When I first saw the 12 Steps of AA, it kind of took me back. I had seen and experienced this before, when I was younger. Yet, because of the life I had led in my drinking it sure didn’t look easy. In a sense it wasn’t. Not easy trying to give up all those things I was living out there in an alcoholic world. Cleaning up ones act is never an easy venture. Yet, as I applied these Steps to my life, I began to experience a change within myself. I started to shed a lot of that old life. Plus I began to add those things, which had been missing, which were essential to living a sober life.

It was the effect of the 12 Steps, which makes it possible for me to being human and spiritual at the same time. I first witnessed this in the old timers I met, when I had been here a while. Especially my sponsor. A regular guy. Yet a man of some quality, which was hard to define, without knowing who and what he was. An alcoholic like myself. Sober and an example of what it meant to be sober to everyone, who met him. Fully human, down to earth, plain spoken, and plain acting. Yet, he exemplified a faith in action. He never talked about spiritual things. He talked about practical every day things, which would help me to stay sober. And he talked about things common to us all. He had all his faults, but he was humble in spite of them. He was probably one of the most spiritual men I ever knew.

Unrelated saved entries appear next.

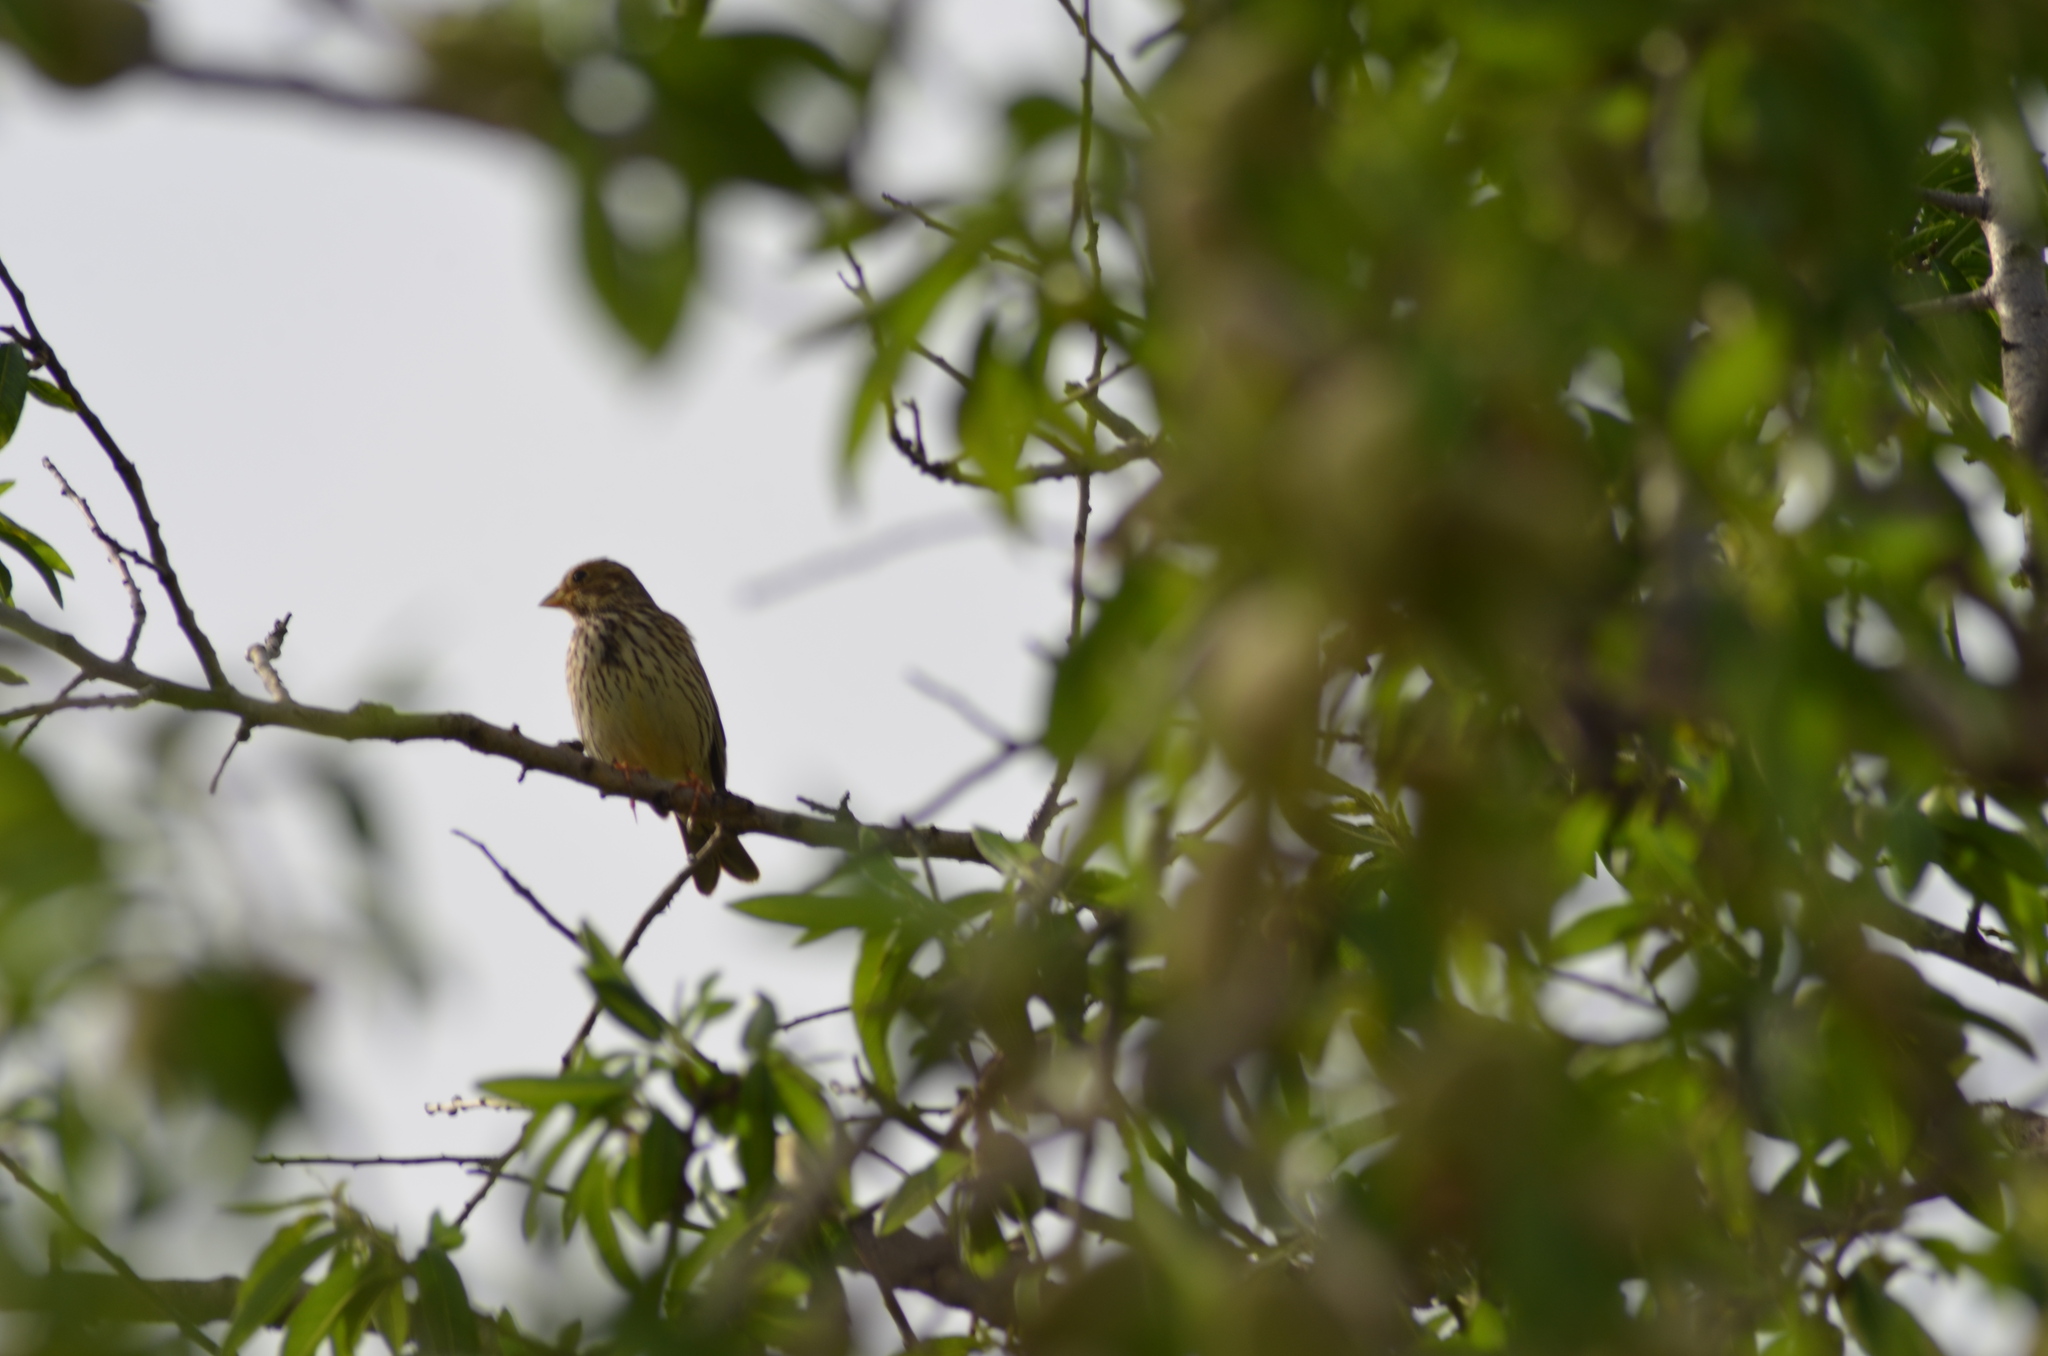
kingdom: Animalia
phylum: Chordata
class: Aves
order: Passeriformes
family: Emberizidae
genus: Emberiza
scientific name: Emberiza calandra
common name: Corn bunting
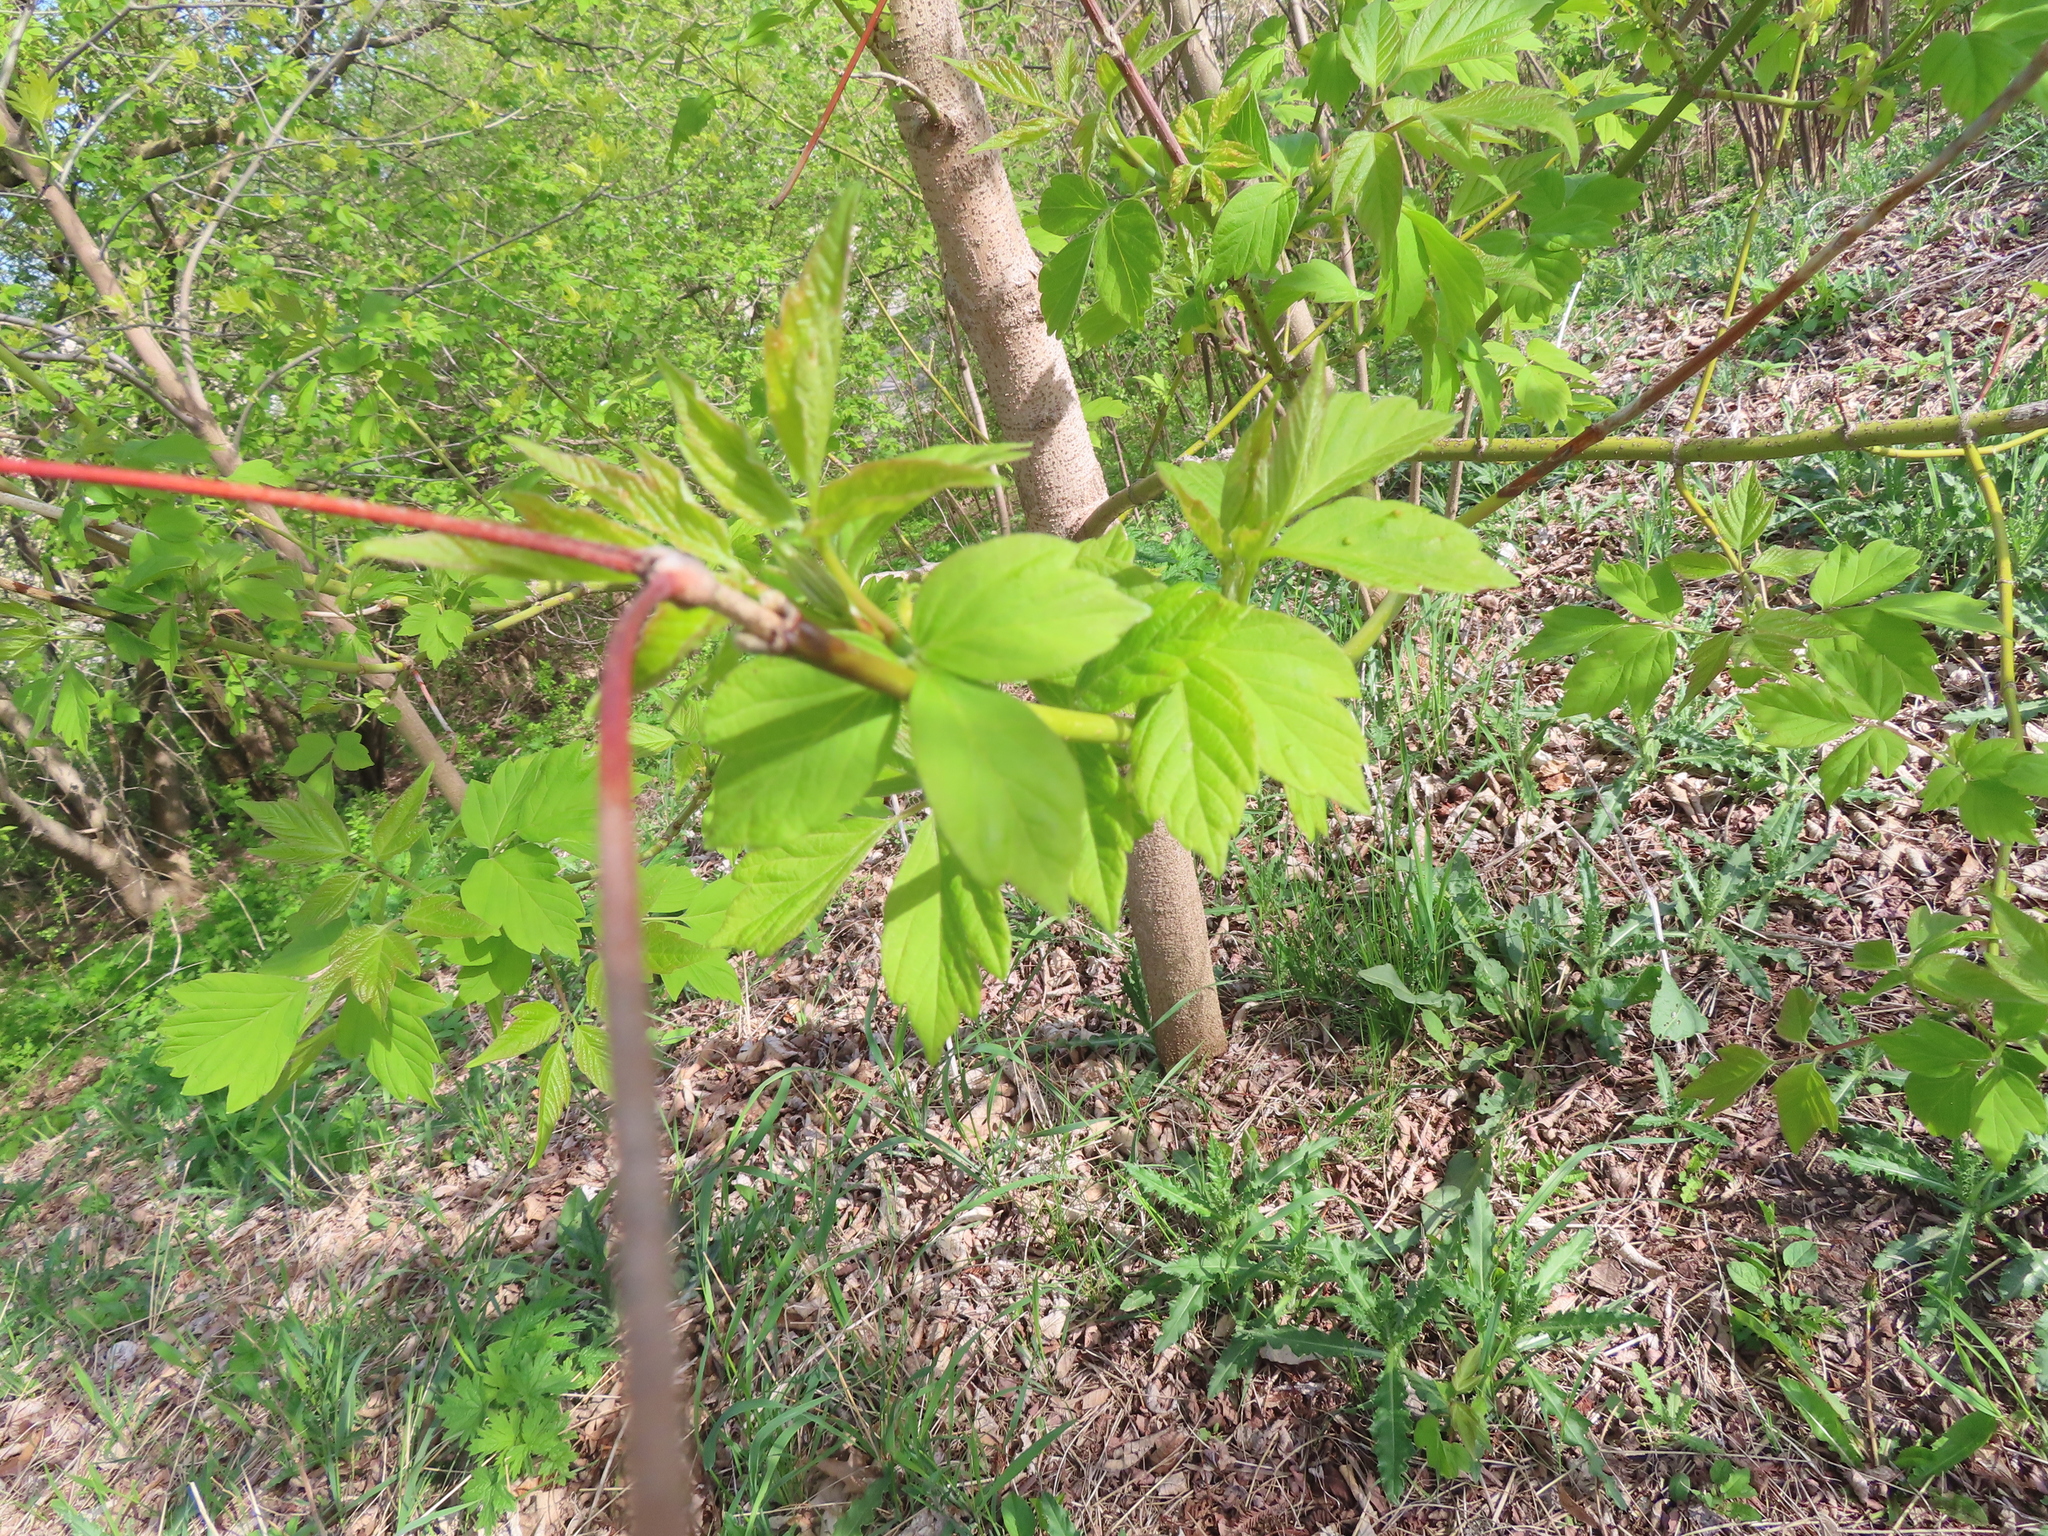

What this brings my thoughts to is this: The spiritual life, as I know it, is one of imperfection. That’s not just my own thought. It’s one which some spiritual writers speak about. It means to me that, though I stumble and bumble through life, the very fact of my being sober is the evidence of spirituality, as it was in my sponsor and so many I meet every day in this program. And is mine ever imperfect, spiritual or otherwise.

In the end what’s important is that I am sober. From that I can, with the help of my higher power, strive for a better life. Without sobriety there is nothing.